I *strongly* oppose this change. Please, if you're going to make a register auto-increment, use a new instruction or set some bit in the instruction to indicate that it's being handled differently. Or use a new hardware register.
PTRA/B can get modified in other instructions, so why not here too.
What are the chances you'd want the same PTRA value for both hub/cog and LUT access?
There are no spare instructions slots now, nor spare opcode bits in RD/WRLUT. You're right, PTRA/B are special registers and if compilers use them already then other registers would have to be used for RD/WRLUT which would execute exactly the same as now.
(b) PREB would increment by 4.
Thanks for the info. +4 is not what users would expect at all and it needs fixing. When one orders ++, one expects to be served ++ !
Pretty high? If PTRA is the stack pointer, it's pretty likely that you might want to copy a value from the HUB stack to LUT. Or if you're copying from an array in HUB to LUT, you might want to use PTRB to index the array.
Again, the general idea (have a way to auto-increment a pointer that's reading into LUT) is not a bad one. But silently modifying a pointer that the user hasn't asked to modify, and that no other instruction modifies? That's ugly. Do *something* to indicate this behavior is special. Use the wc bit on the instruction to indicate an auto-increment. Or write a magic value with SETQ or SETQ2 sometime before the copy loop. Or, have some new registers which always auto-increment when dereferenced.
I'm a bit foggy on this HDMI stuff.
It would help the soft HDMI considerably but that's just an example, a good one mind you. It would help with hard HDMI and sprites. It would help anywhere and everywhere. Don't forget RDLUT takes three cycles, not two.
Ignoring soft HDMI (I think we can live with the LUT addressing limitations), I think block transfers of data to/from HUB from COGRAM should be optimized if possible with the pointer registers. This will be a common thing do to for lots of code reading and writing in data in bursts. This is a form of memcpy / memmove between memory regions and it will be widely used.

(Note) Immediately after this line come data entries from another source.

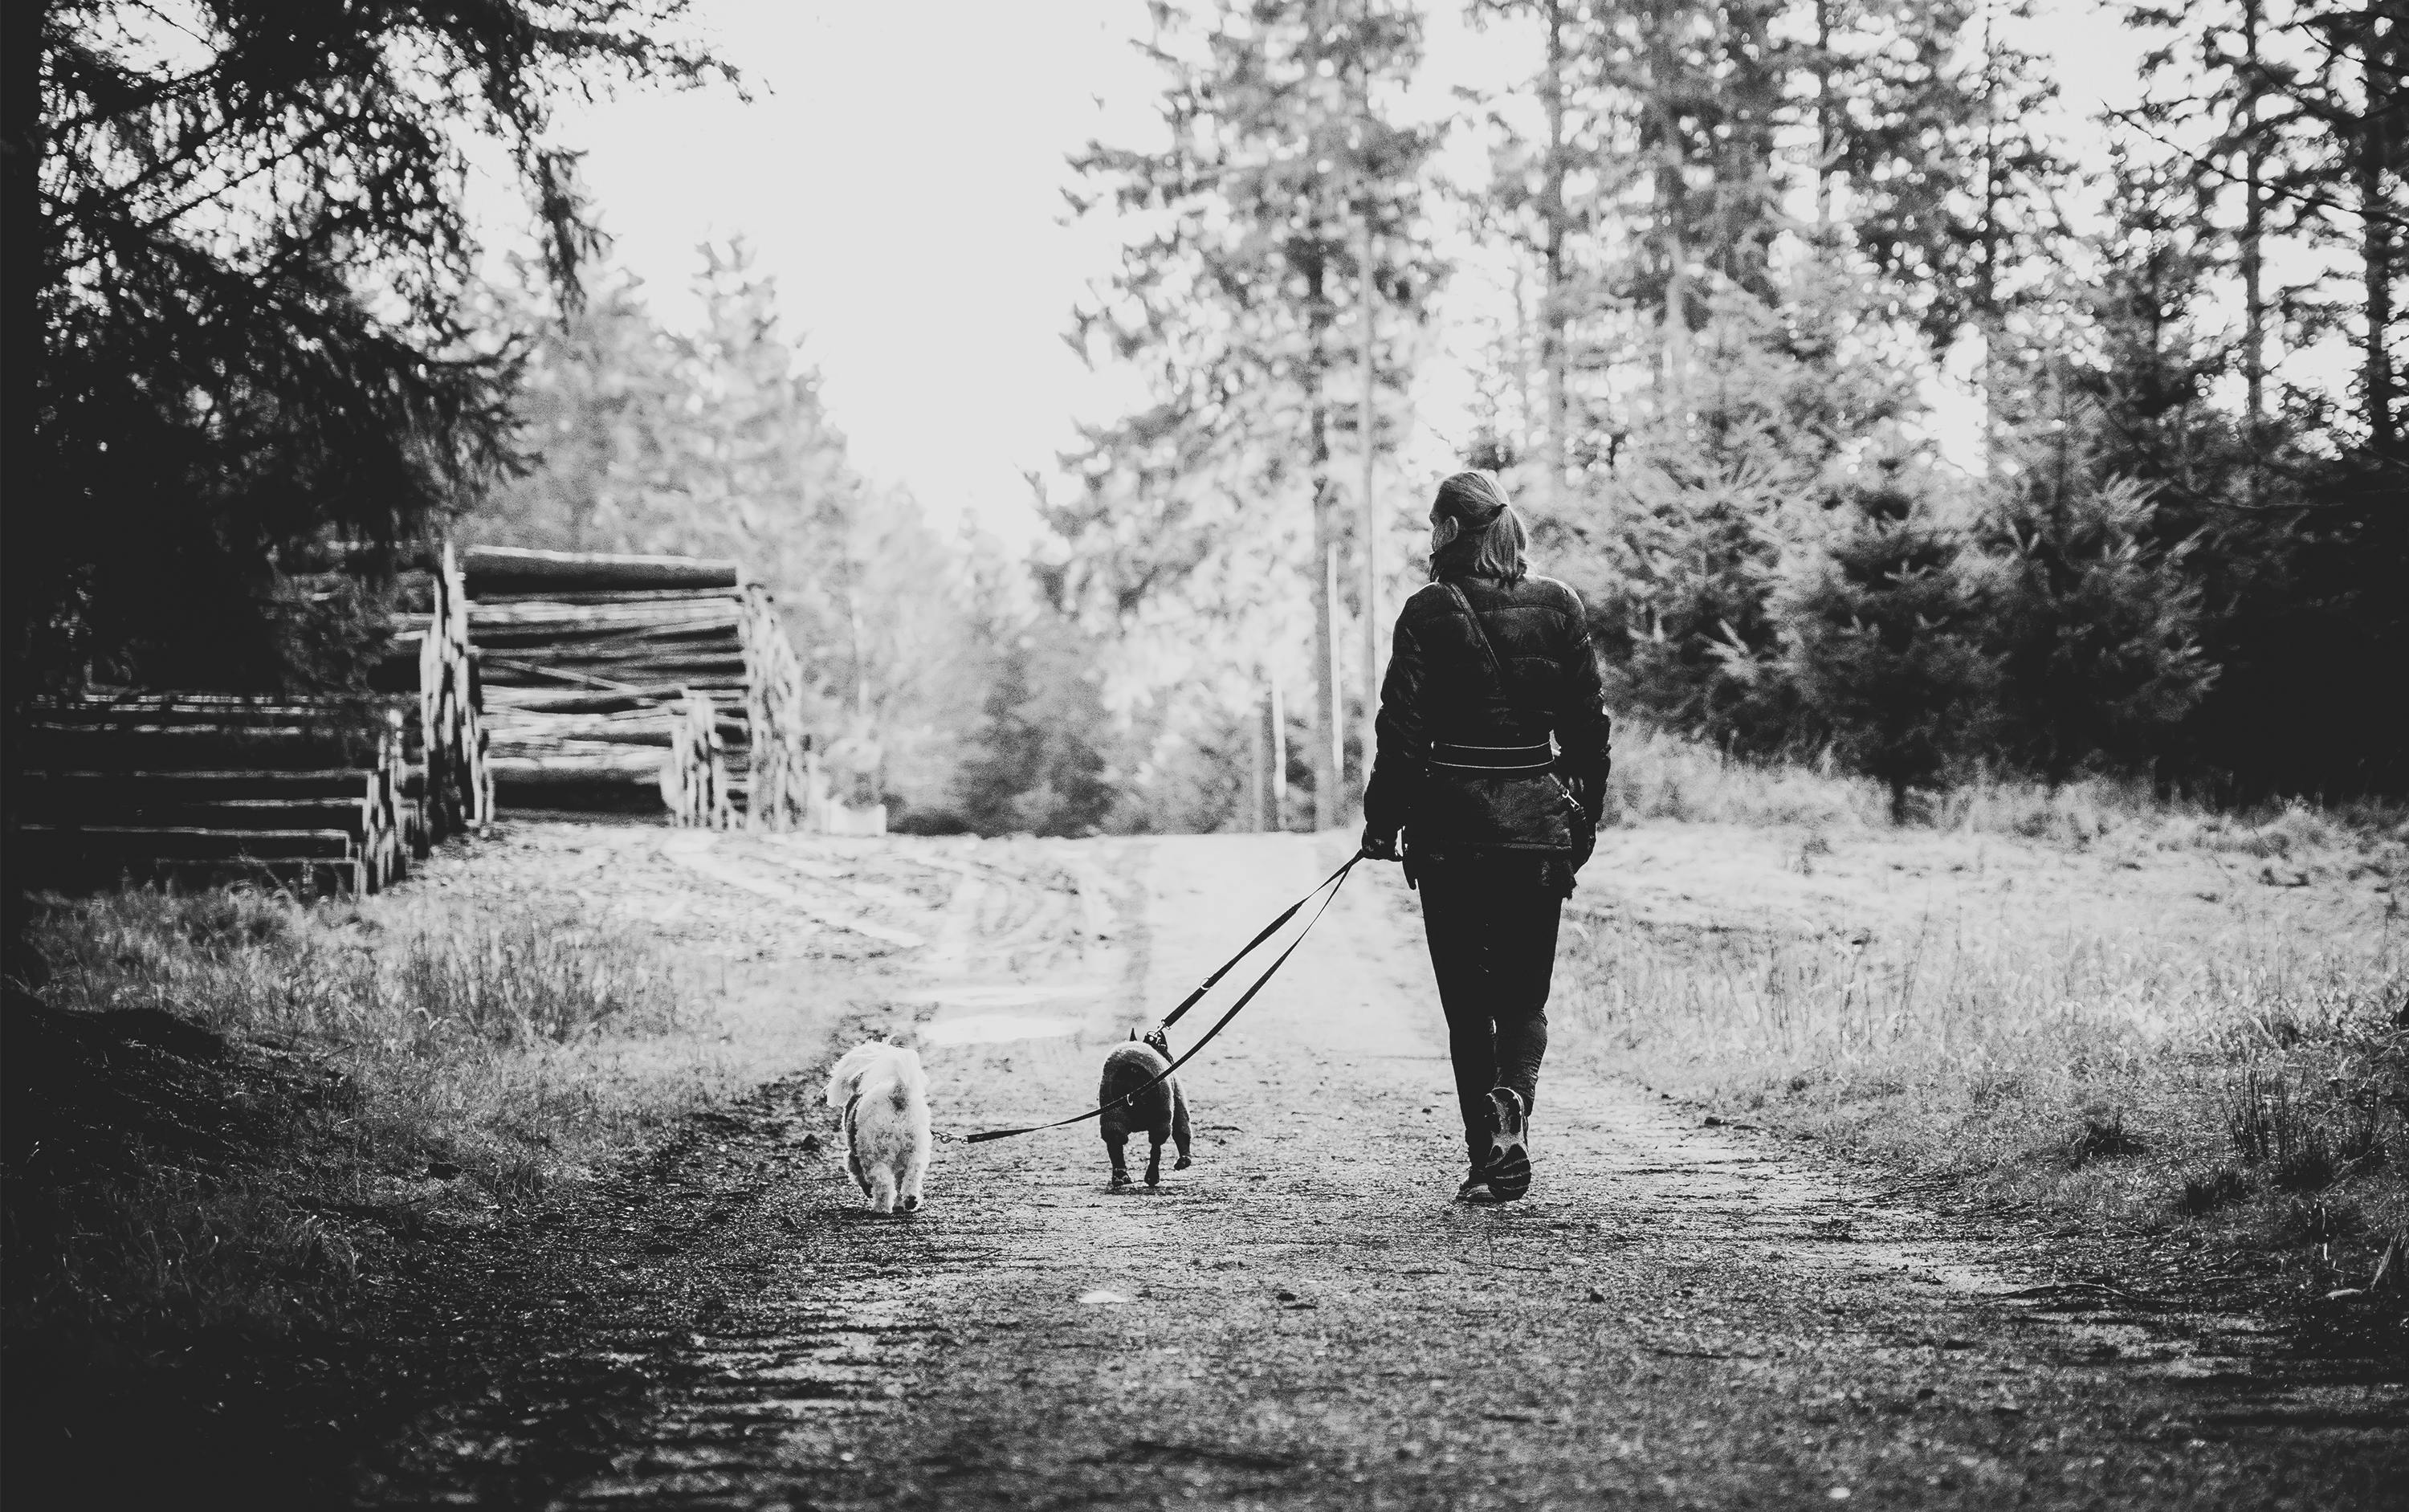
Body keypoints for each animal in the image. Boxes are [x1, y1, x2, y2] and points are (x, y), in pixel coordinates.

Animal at [834, 1040, 935, 1218]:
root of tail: (896, 1095)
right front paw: (900, 1203)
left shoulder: (854, 1157)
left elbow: (859, 1175)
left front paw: (868, 1190)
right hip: (915, 1149)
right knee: (911, 1176)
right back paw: (910, 1200)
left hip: (874, 1154)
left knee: (883, 1183)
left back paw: (880, 1208)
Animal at [1103, 1021, 1195, 1189]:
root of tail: (1131, 1070)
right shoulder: (1178, 1099)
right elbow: (1182, 1133)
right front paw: (1184, 1160)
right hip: (1161, 1112)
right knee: (1156, 1146)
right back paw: (1152, 1177)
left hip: (1112, 1112)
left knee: (1115, 1142)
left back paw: (1120, 1176)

So I am more concerned with SETQ and PTRA++/PTRB++ use with WRLONG / RDLONG not incrementing the PTRA/PTRB fully, if that is how it behaves now. I would have expected PTRA would increment by the number of transfers requested*size if you use some ++ form. If it is just by one transfer that seems unexpected.
The block move also has to handle the immediate #S scenario
Well, we have to live with how things are for rev A, but not for rev B! The biggest cycle saving (320) in our 640x480x256 loop would be due to the RDLUT address auto-incrementing and from the timing viewpoint I'm much less concerned about SETQ+WRLONG incrementing PTRx correctly as the cycle saving is a lot less (64-80 probably).

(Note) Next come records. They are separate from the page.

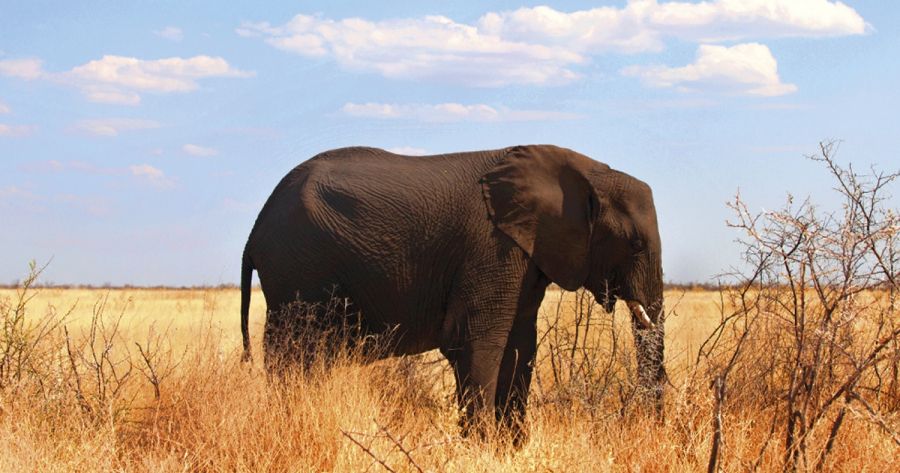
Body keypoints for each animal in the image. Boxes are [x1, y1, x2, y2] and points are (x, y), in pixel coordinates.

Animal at [240, 144, 666, 438]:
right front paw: (481, 446)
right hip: (296, 270)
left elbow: (520, 345)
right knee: (292, 354)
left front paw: (511, 447)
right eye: (634, 244)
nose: (651, 426)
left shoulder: (524, 254)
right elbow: (476, 342)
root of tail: (255, 230)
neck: (586, 171)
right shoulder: (490, 248)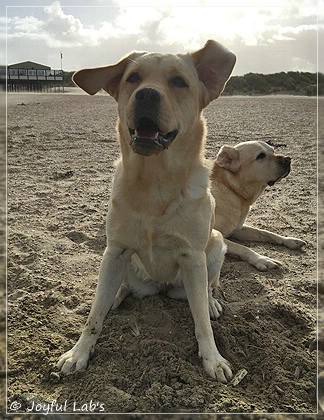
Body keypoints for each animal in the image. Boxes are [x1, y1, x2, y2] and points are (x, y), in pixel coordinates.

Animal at [57, 40, 235, 384]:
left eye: (179, 81)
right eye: (133, 78)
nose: (147, 95)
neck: (155, 182)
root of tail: (161, 286)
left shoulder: (193, 257)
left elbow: (202, 323)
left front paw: (213, 358)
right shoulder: (115, 249)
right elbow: (93, 315)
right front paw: (79, 353)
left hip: (217, 244)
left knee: (208, 287)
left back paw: (210, 303)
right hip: (120, 264)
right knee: (116, 290)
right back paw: (116, 295)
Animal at [210, 141, 306, 270]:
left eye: (273, 150)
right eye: (260, 156)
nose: (288, 159)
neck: (232, 190)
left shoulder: (238, 229)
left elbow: (265, 232)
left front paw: (287, 240)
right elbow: (243, 247)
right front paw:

This is not about one particular application, though.
Perhaps POPLUT/PUSHLUT would be a good instruction pair to have and could be leveraged on reading LUT data to give for automatic address incrementing but I'm not advocating it hard right now. A read using POPLUT could potentially be just 3 instead of 5 cycles with the following increment operation no longer required.
Tautological but it saves two cycles. Auto-increment RD/WRLUT with PTRx and we're done!

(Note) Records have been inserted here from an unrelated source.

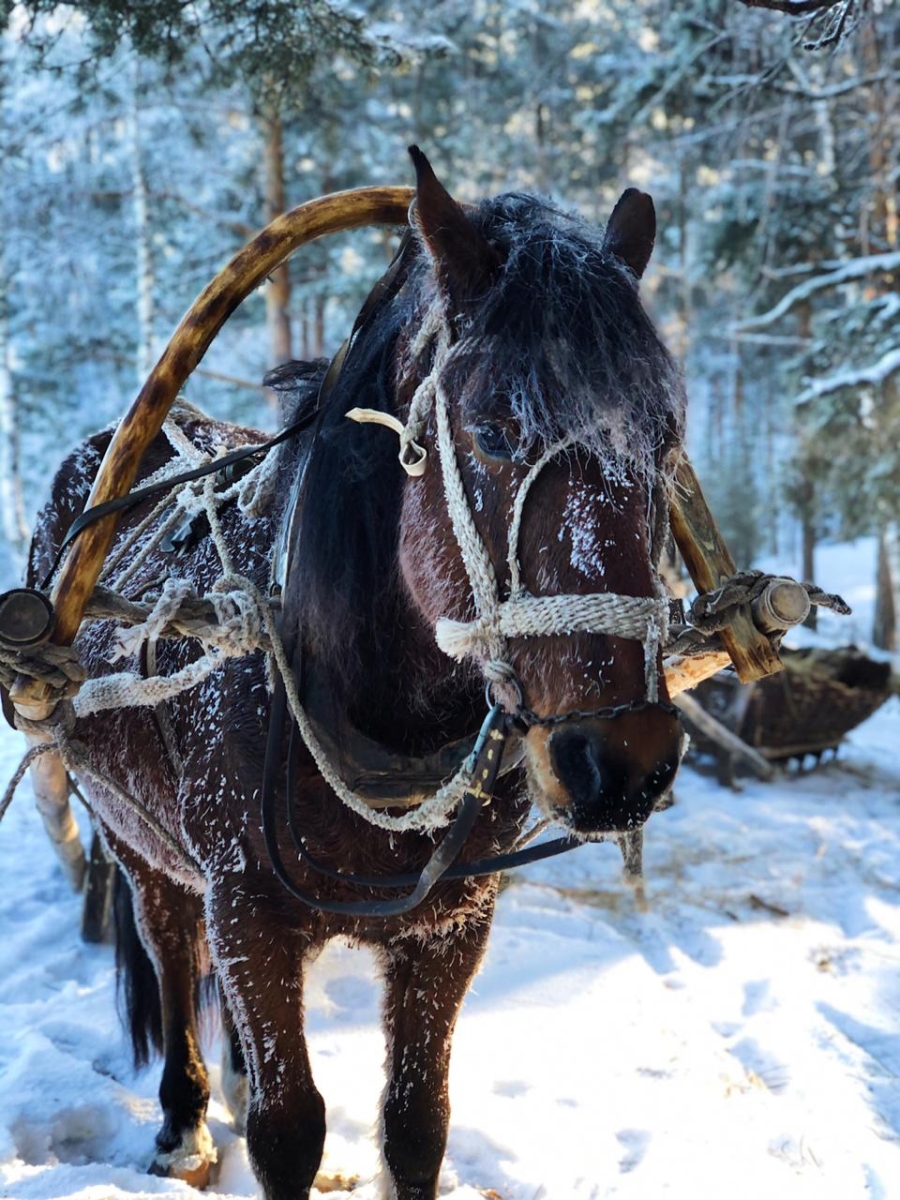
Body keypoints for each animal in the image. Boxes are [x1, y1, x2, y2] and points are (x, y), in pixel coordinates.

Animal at [26, 150, 691, 1200]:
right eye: (493, 431)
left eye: (666, 439)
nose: (622, 758)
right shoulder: (246, 908)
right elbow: (288, 1130)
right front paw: (238, 1119)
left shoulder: (452, 924)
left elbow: (416, 1125)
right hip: (138, 840)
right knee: (169, 947)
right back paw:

Yeah I was coming at it somewhat less from a performance aspect more from a general expectation of what the opcodes would be expected to do. If you setup X transfers and ask for auto increment with PTRA++, in my view you'd kind of want to increment by the actual number of transfers done, not just one transfer worth. I see ozpropdev found something useful to help improve performance, but that may only work for fixed sizes. Transfer sizes might depend on the application and be totally dynamic, even during run time as setq takes register values as well as constants.
But if this is not something simple to resolve, it shouldn't go into rev B, far too risky.